Data items
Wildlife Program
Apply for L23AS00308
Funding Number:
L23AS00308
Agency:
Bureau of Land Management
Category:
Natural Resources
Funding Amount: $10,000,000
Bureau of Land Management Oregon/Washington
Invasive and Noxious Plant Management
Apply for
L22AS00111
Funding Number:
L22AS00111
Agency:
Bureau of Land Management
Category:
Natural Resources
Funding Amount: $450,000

→ **Exercise description**: The expected response reproduces all of the data precisely.

→ **Response for this exercise**:
Wildlife Program
Apply for L23AS00308
Funding Number:
L23AS00308
Agency:
Bureau of Land Management
Category:
Natural Resources
Funding Amount: $10,000,000
Bureau of Land Management Oregon/Washington
Invasive and Noxious Plant Management
Apply for
L22AS00111
Funding Number:
L22AS00111
Agency:
Bureau of Land Management
Category:
Natural Resources
Funding Amount: $450,000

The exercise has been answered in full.